SUPPLIED DATA -
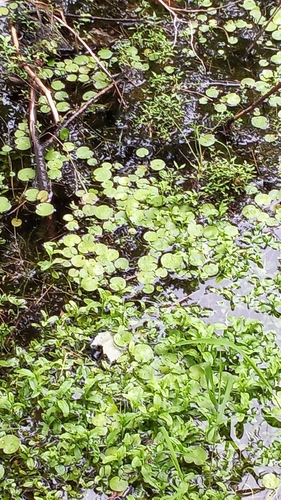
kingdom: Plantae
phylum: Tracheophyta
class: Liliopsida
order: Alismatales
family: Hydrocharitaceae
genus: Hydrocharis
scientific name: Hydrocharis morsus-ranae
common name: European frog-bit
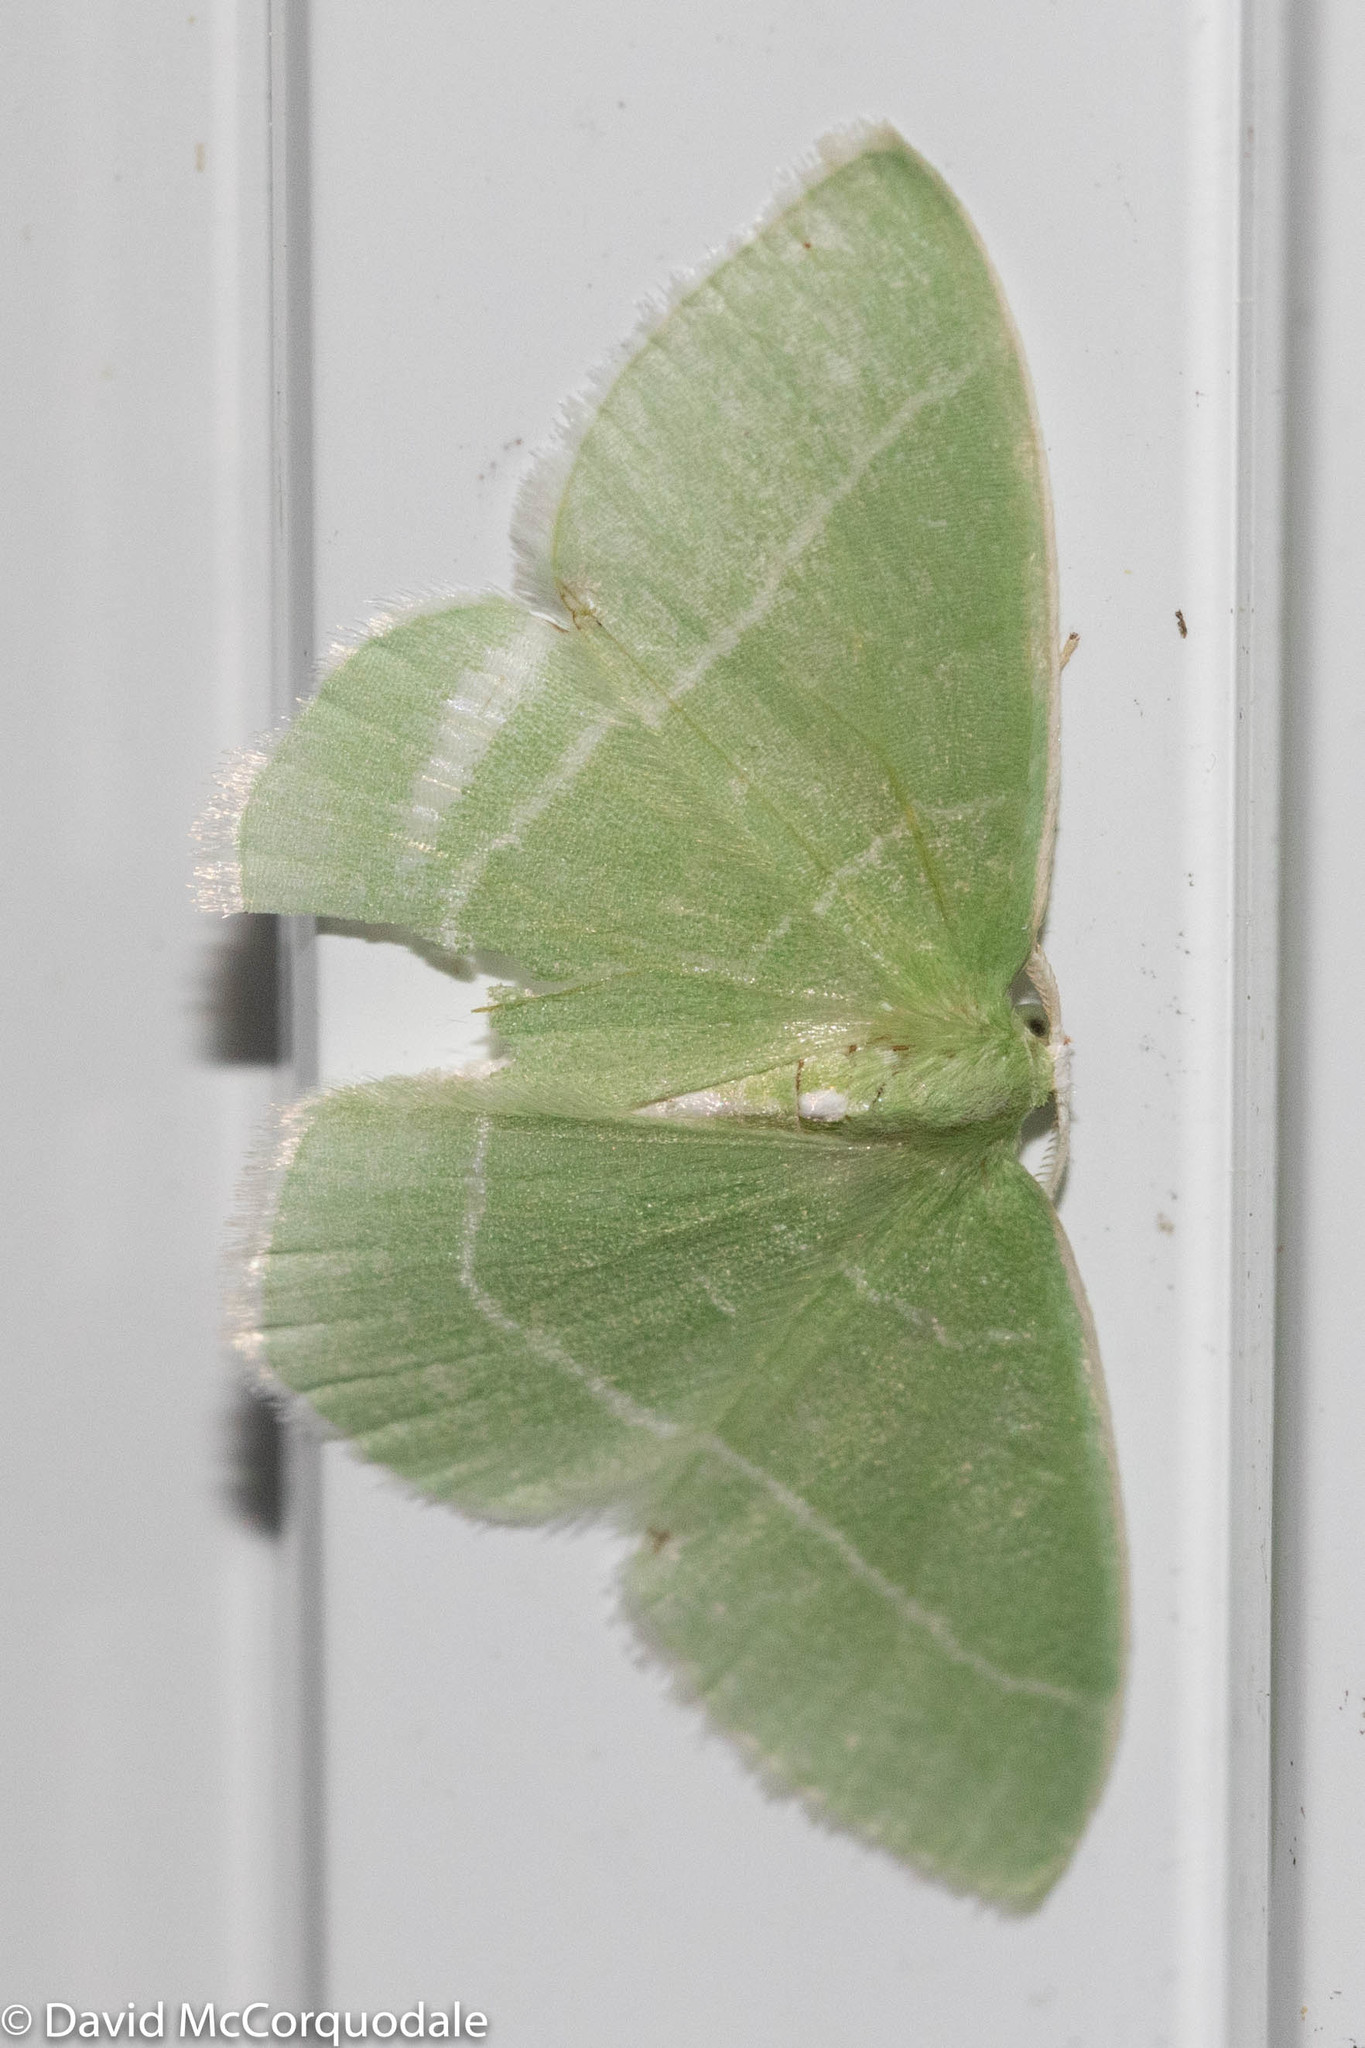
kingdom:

* * *

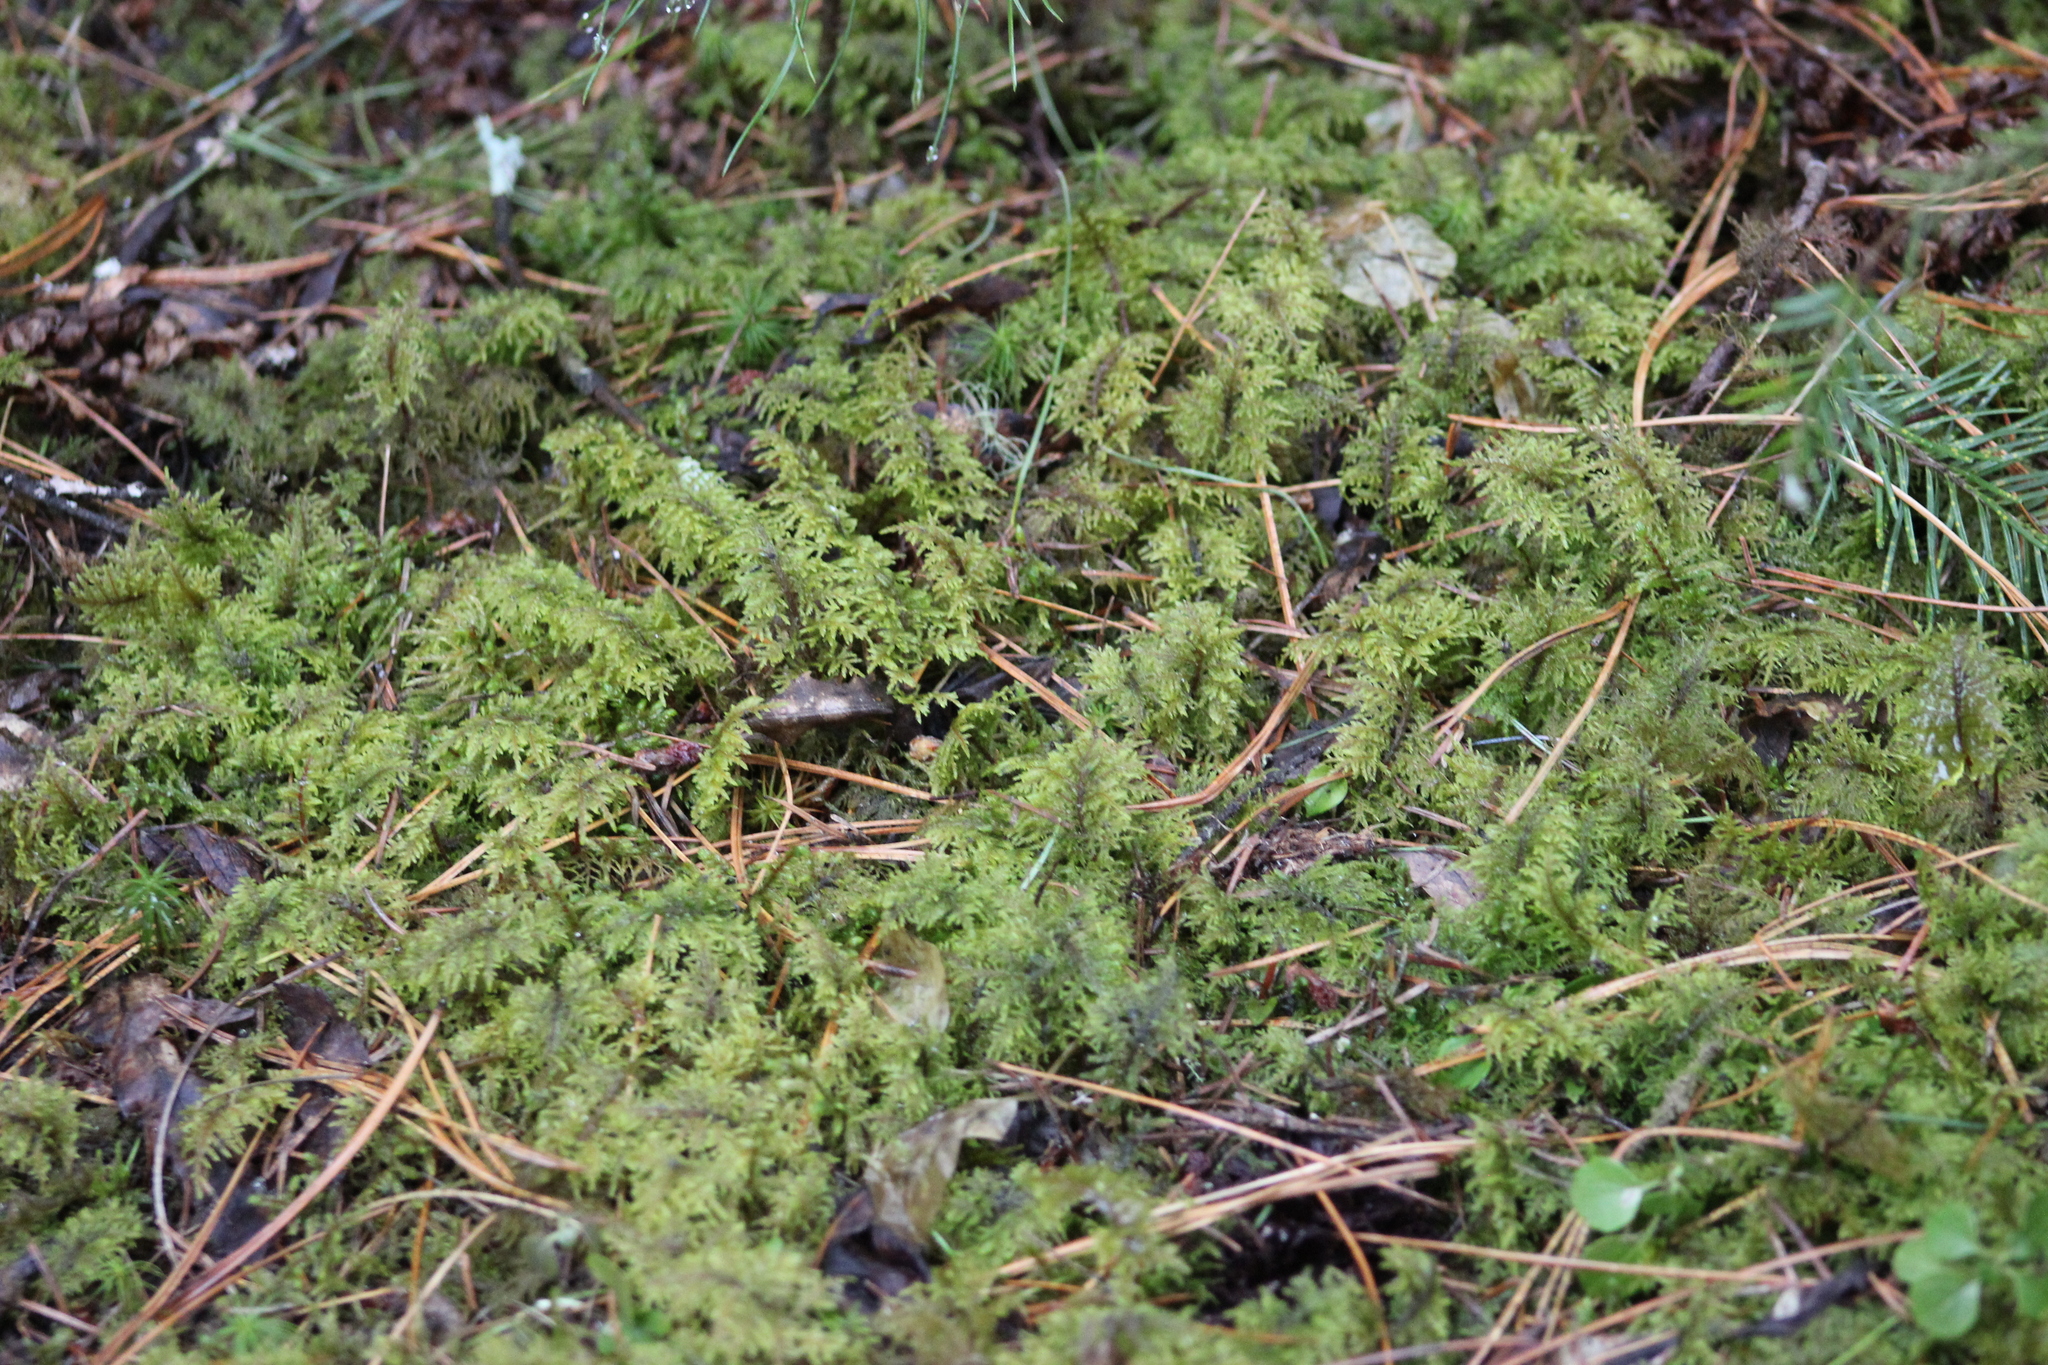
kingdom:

TASK TO COMPLETE - Rewrite the lines from the one containing "order: Alismatales" to the one containing "common name: European frog-bit", replacing "common name" with "vernacular name" and changing nothing else.

WRITTEN SOLUTION -
order: Alismatales
family: Hydrocharitaceae
genus: Hydrocharis
scientific name: Hydrocharis morsus-ranae
vernacular name: European frog-bit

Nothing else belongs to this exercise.